The 49 parcels at issue in the case include public state-owned land as well as private land with conservation easements. The project would cross dozens of waterways and wetlands, as well as the main stem of the Delaware River.
In a brief filed by PennEast Pipeline, company lawyers argued the case was of “immense national importance,” and could disrupt how the natural gas industry has operated for 80 years, including providing “a road map for converting state lands — including beds of rivers that form state boundaries — into barriers to pipeline development.”
The Natural Gas Act, passed in the 1930s, authorizes the federal government, through the Federal Energy Regulatory Commission, to deputize private companies building gas pipelines so they have eminent domain authority to seize land from unwilling property owners. But the two sides disagree over whether Congress meant to allow private entities to sue states for eminent domain takings.
Company attorney Paul Clement told the court that if the appeals court ruling stands, the PennEast Pipeline project would be at the mercy of New Jersey.
“If we lose this case, this pipeline will not be built at anything like its current configuration,” he said in answer to a question from Justice Brett Kavanaugh. “This pipeline has to cross the Delaware River somewhere, and half of the Delaware River belongs to New Jersey. So there’s just no way for this pipeline to exist under the current law.”
New Jersey has withheld from the project the necessary permits to cross waterways. The state says that it spent about $1 billion to acquire and control the parcels for open space and to preserve the land for recreation, conservation and agriculture, and that it should not be used to ship natural gas.
Jeremy Feigenbaum, a New Jersey assistant attorney general who argued the case for the state, said maintaining the appeals court decision would not have an impact on other interstate pipeline projects.
“Other industries expressly lack the power to file condemnation suits against non-consenting states in federal court,” he said. “Yet oil pipelines and electric transmission, like other infrastructure projects, proceed apace.”
President Joe Biden’s Department of Justice maintained the position taken by the Trump administration and sided with the pipeline company, which disappointed environmentalists who were optimistic he would reverse course.

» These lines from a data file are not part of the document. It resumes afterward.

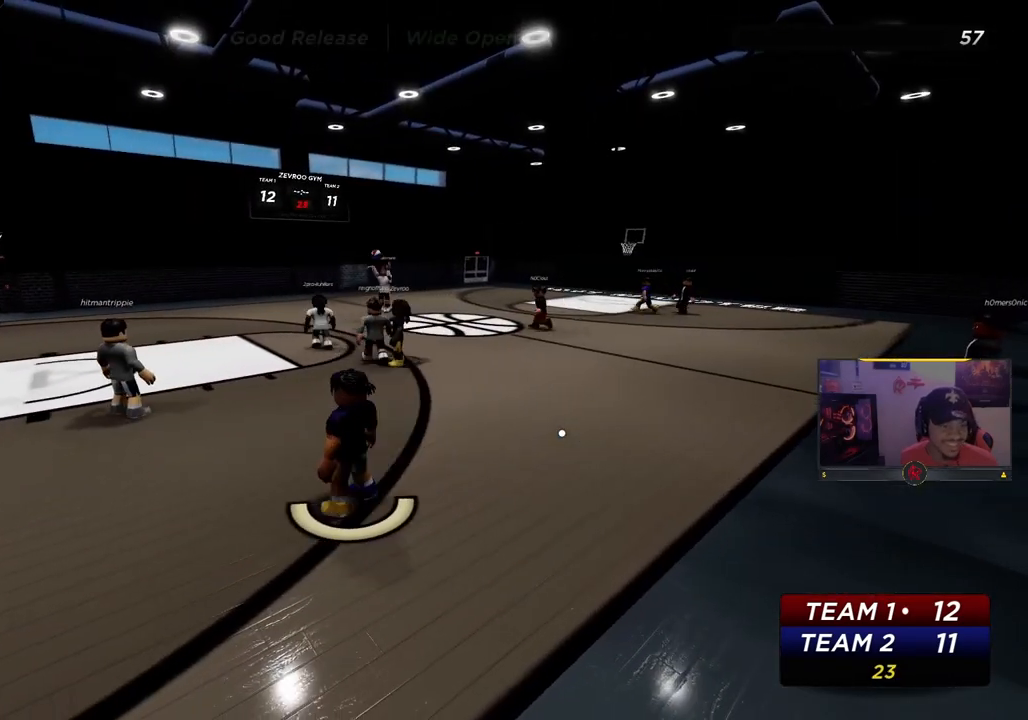
{"buttons": [], "left_stick": "up-left", "right_stick": "left", "events": [[267, "R2", "up"], [500, "right_stick", "left"]]}
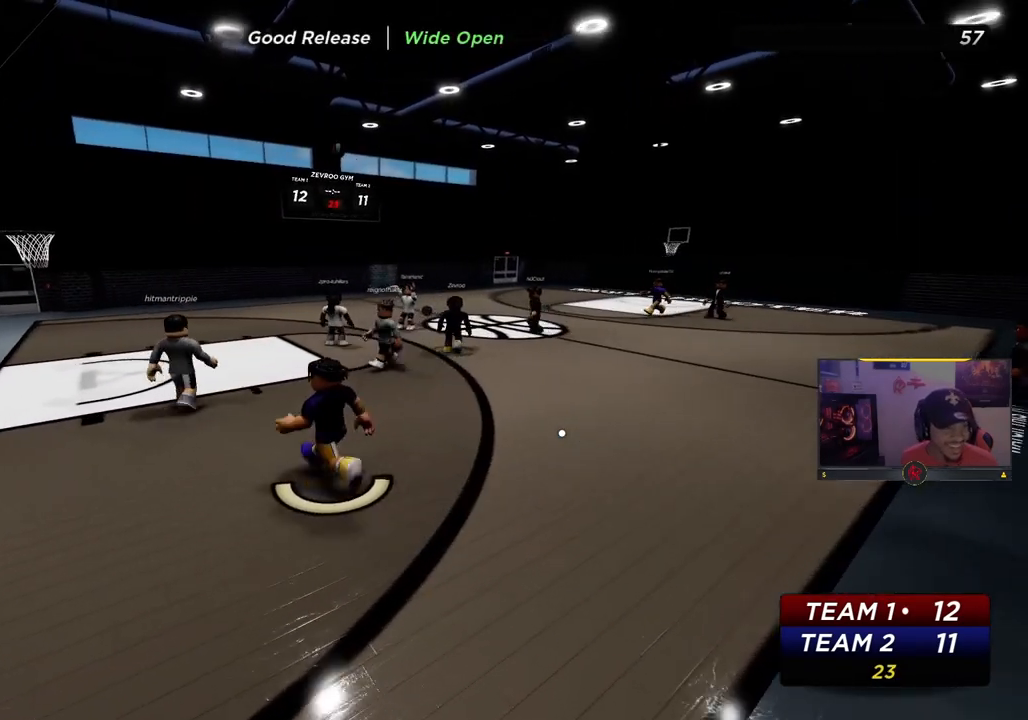
{"buttons": ["R2"], "left_stick": "up-left", "right_stick": "center", "events": [[233, "right_stick", "center"], [450, "R2", "down"]]}
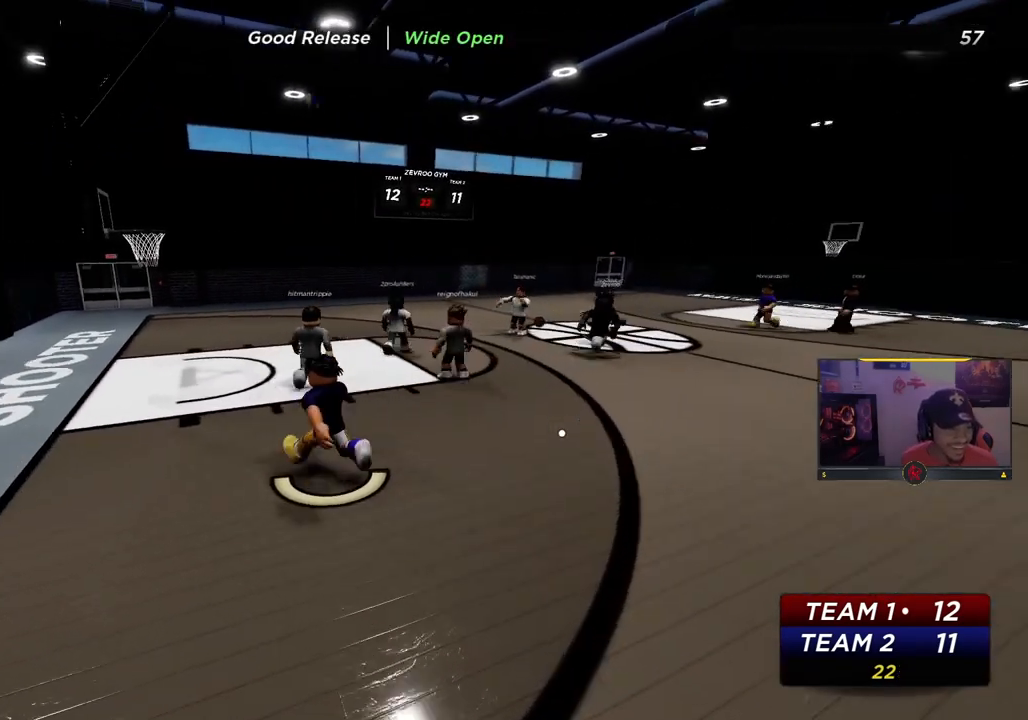
{"buttons": ["R2"], "left_stick": "up-left", "right_stick": "center", "events": []}
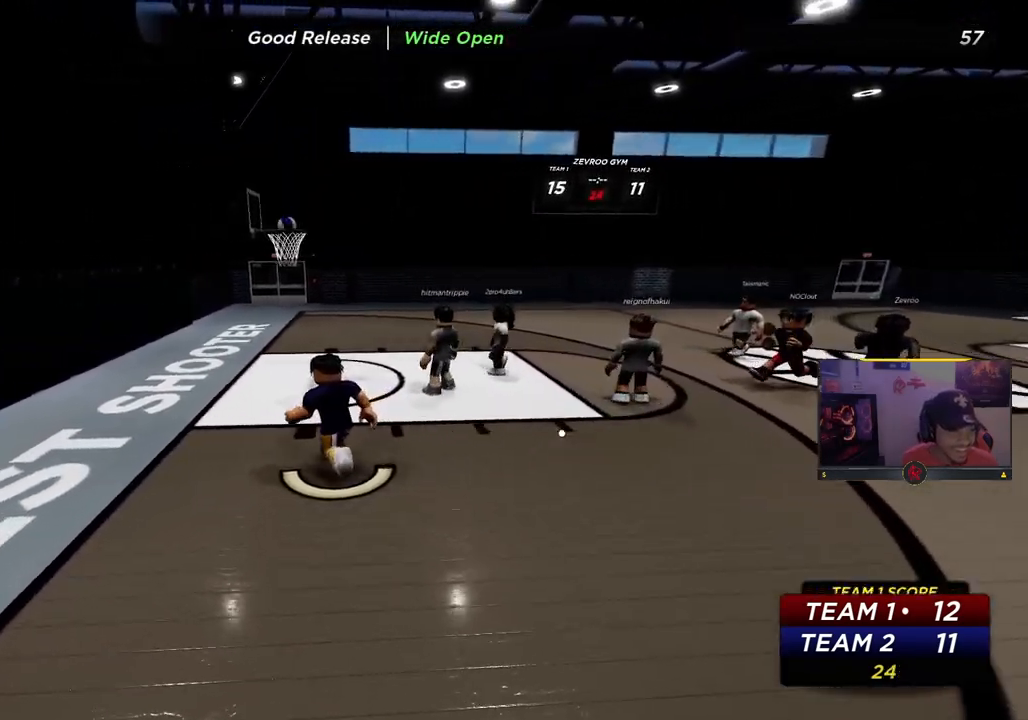
{"buttons": [], "left_stick": "up", "right_stick": "center", "events": [[83, "left_stick", "up"], [450, "R2", "up"]]}
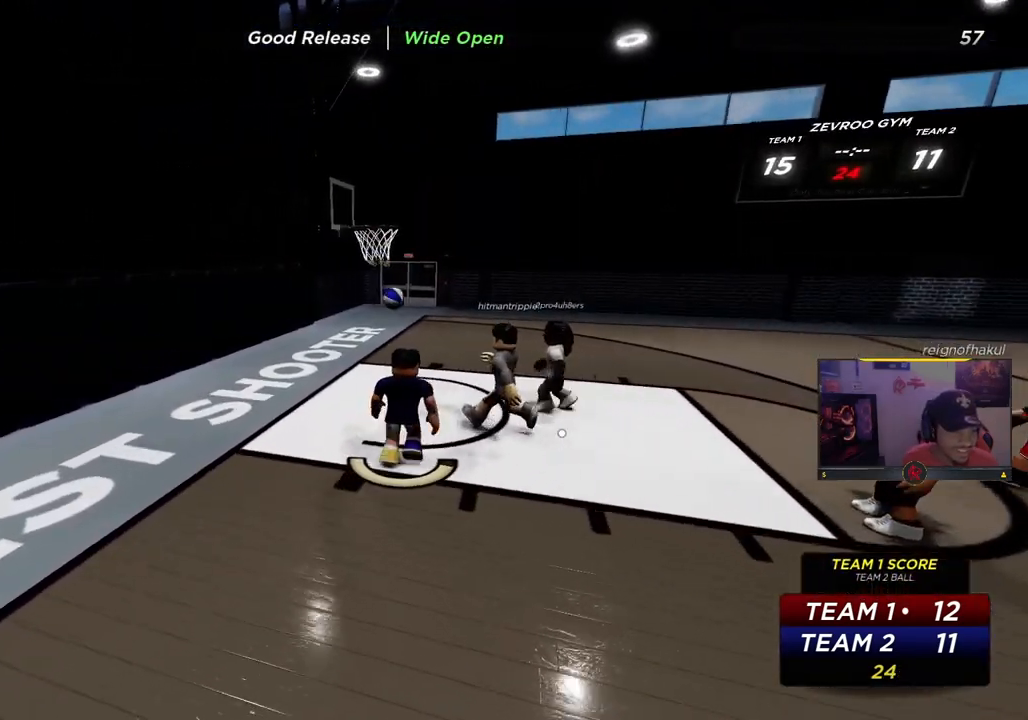
{"buttons": [], "left_stick": "up", "right_stick": "center", "events": []}
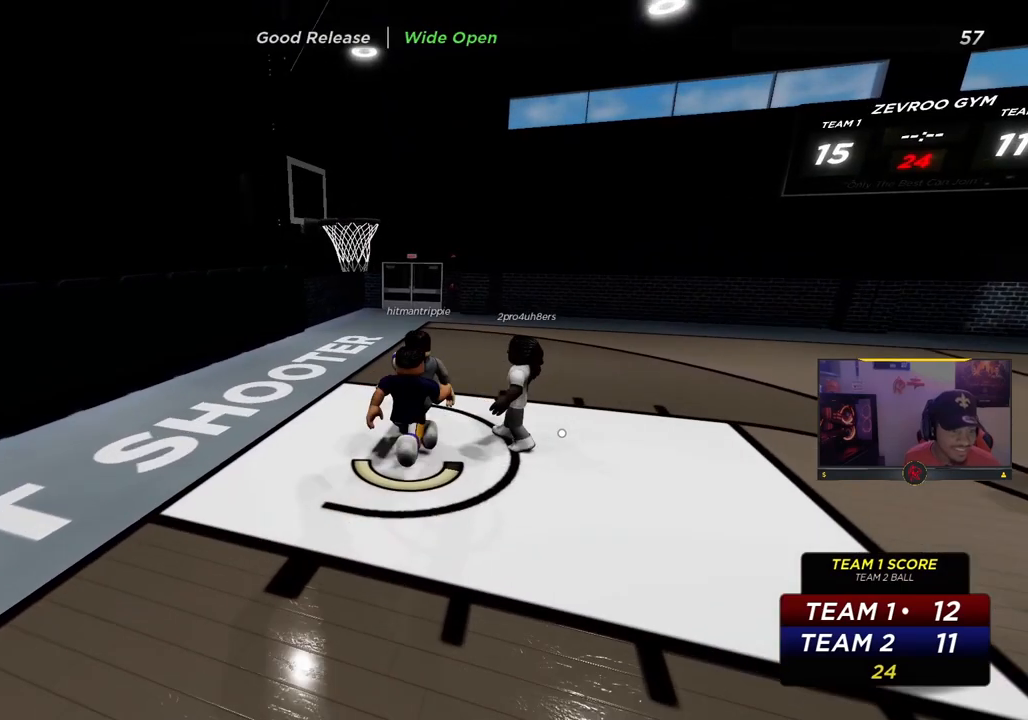
{"buttons": [], "left_stick": "down-right", "right_stick": "center"}
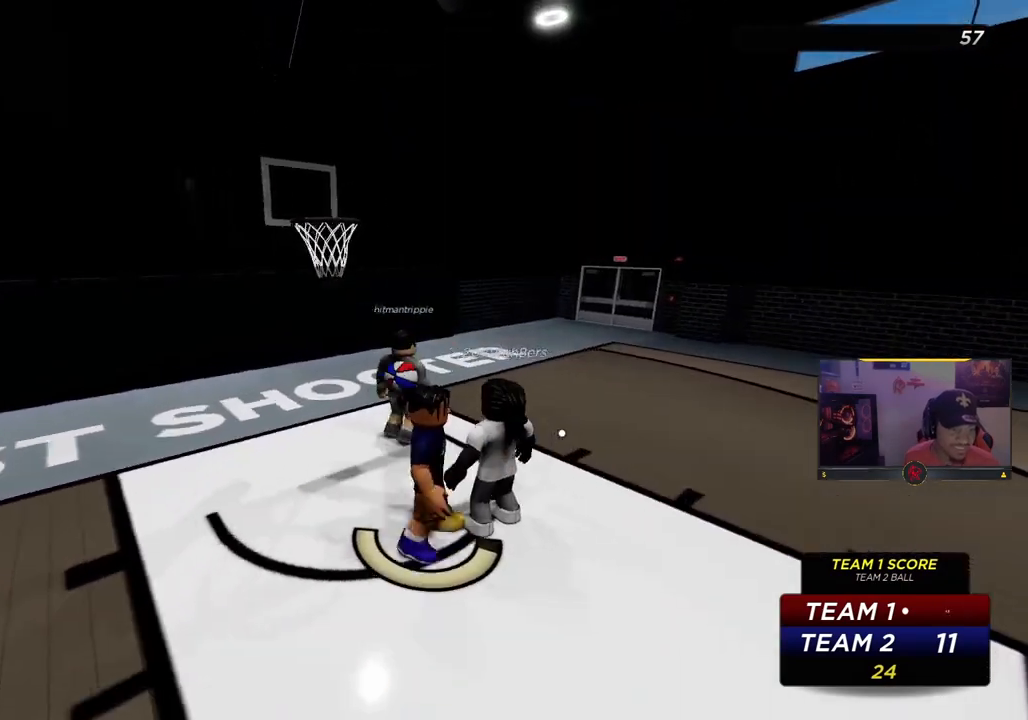
{"buttons": [], "left_stick": "down-right", "right_stick": "down-right", "events": [[250, "right_stick", "down-right"]]}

Biden has withdrawn federal approval for the Keystone XL Pipeline project and put a moratorium on oil and gas production in the Arctic National Wildlife Refuge.
Since the Third Circuit’s ruling, PennEast sought FERC’s approval to build the pipeline in two stages, starting on the Pennsylvania side, where it has already gained most of the necessary permits. If approved, the line would have interconnections with Adelphia Gateway and Columbia Gas transmission pipelines in Northampton County. The company plans to have the Pennsylvania section of the route completed and in service in 2022, while the New Jersey section would be operational in 2024.
Disclosure: William J. Marrazzo, president & CEO of WHYY, is a member of the board of directors of UGI Corp., which is listed as a member company of PennEast Pipeline. WHYY is a partner of StateImpact Pennsylvania.